Lars Lerin (born 2 April 1954) is a Swedish artist, author, painter, television personality and presenter. He won the August Prize in 2014. He is known for many exhibitions, as well as his work as television presenter for many television series on Sveriges Television.

==Biography==
Lerin grew up in Munkfors in Värmland as the son of bandy player Jonny Lerin (1928–2020), and his mother Gerd Lerin (1930–2022). He studied at Gerlesborgsskolan in Bohuslän between 1974−1975 with Arne Isacsson as his
mentor in painting. And later studies at Valands konsthögskola in Gothenburg between 1980 and 1984.
During a short time he also studied the arts in Stockholm.

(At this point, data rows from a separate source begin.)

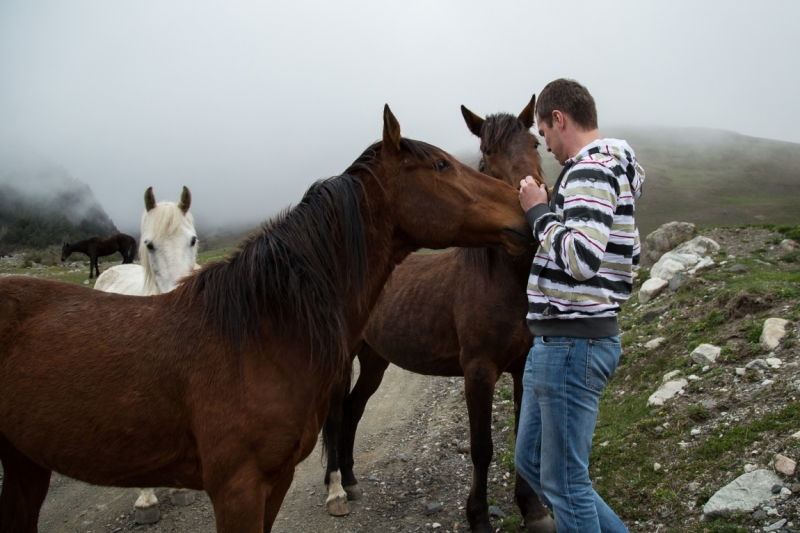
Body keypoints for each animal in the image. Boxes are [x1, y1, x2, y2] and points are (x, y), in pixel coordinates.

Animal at [320, 97, 556, 532]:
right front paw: (478, 516)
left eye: (534, 143)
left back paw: (352, 479)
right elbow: (481, 448)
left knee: (354, 411)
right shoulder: (478, 371)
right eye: (487, 152)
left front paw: (532, 508)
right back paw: (336, 491)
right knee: (335, 415)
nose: (530, 207)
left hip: (375, 361)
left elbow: (522, 438)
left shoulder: (524, 366)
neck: (503, 281)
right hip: (342, 362)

He then moved to Lofoten, but moved back to Värmland in 2000. His art work has been on display in museums in countries like Norway, Iceland, Germany and the United States.

An art exhibition at Waldermarsudde in Stockholm in 2008/2009 was visited by over 100 000 people.
 Lerins art is shown at museums, and government buildings in both Sweden and Norway, in museums like Moderna Museet, Nordiska Akvarellmuseet and Värmlands museum.

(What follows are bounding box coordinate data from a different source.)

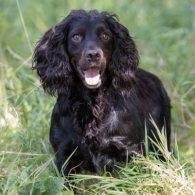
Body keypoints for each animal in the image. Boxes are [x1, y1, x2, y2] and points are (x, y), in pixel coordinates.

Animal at [32, 9, 171, 175]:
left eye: (105, 36)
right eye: (76, 37)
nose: (93, 55)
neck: (91, 103)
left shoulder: (128, 150)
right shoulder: (64, 155)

In Karlstad the art hall Sandgrund has been transformed into a Lars Lerin-museum with a lot of his work on display.

Lars Lerin was a ”Sommarpratare” in Sommar i P1 on Sveriges Radio in 2012 where he told about his life and career.

He won the August Prize in 2014 for the non-fiction book Naturlära. In January 2016, Lerin presented the series ”Vänligen Lars Lerin” which was broadcast on SVT, where he interviewed people about the different road life can take. The same year he was awarded the Kristallen-award for TV personality of the Year.

In 2018, Lerin presented the SVT documentary series Lerins lärlingar, where he taught painting to several people with different disabilities. In 2022, Lerin took part in ”Stjärnorna på slottet” wherehe told about his life and career.

==Personal life==
Lerin married photographer Manoel "Junior" Marques in August 2009. They have four children, including twin daughters.

While living and working in Lofoten, he was suffering from mental health issues and alcoholism while being in a relationship with painter Yngve Henriksen.